» RECORDS TO USE:
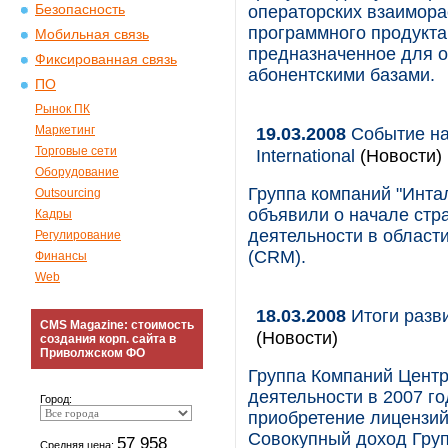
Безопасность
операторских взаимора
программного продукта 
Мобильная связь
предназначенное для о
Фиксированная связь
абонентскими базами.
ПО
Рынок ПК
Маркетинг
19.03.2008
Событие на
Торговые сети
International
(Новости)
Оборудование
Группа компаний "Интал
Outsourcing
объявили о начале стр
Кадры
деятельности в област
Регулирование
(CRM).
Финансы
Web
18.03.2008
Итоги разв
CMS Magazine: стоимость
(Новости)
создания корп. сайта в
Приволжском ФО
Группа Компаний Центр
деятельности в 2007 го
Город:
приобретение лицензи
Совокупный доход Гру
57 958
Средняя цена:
* * *
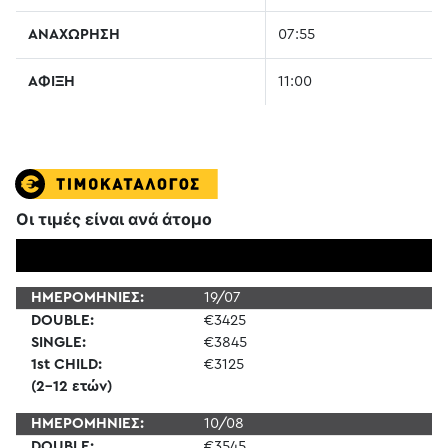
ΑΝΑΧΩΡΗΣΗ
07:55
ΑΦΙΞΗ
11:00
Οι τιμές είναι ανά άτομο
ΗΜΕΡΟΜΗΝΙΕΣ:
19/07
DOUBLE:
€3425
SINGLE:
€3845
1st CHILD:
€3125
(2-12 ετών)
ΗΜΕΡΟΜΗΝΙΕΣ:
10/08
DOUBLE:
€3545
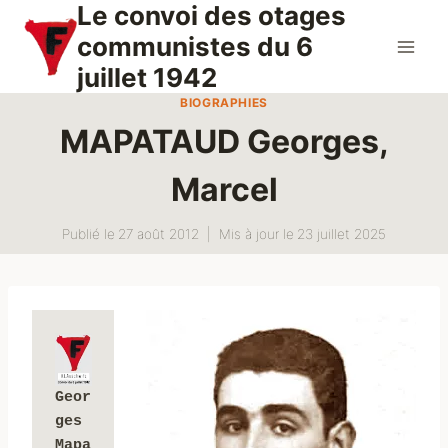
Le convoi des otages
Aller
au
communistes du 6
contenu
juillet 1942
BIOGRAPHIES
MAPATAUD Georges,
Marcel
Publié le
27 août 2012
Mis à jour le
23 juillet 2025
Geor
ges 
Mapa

» ASSIGNMENT:
Which lines in the data above contain "связь"? Show each one.

» RESPONSE TO THE EXERCISE:
Мобильная связь
Фиксированная связь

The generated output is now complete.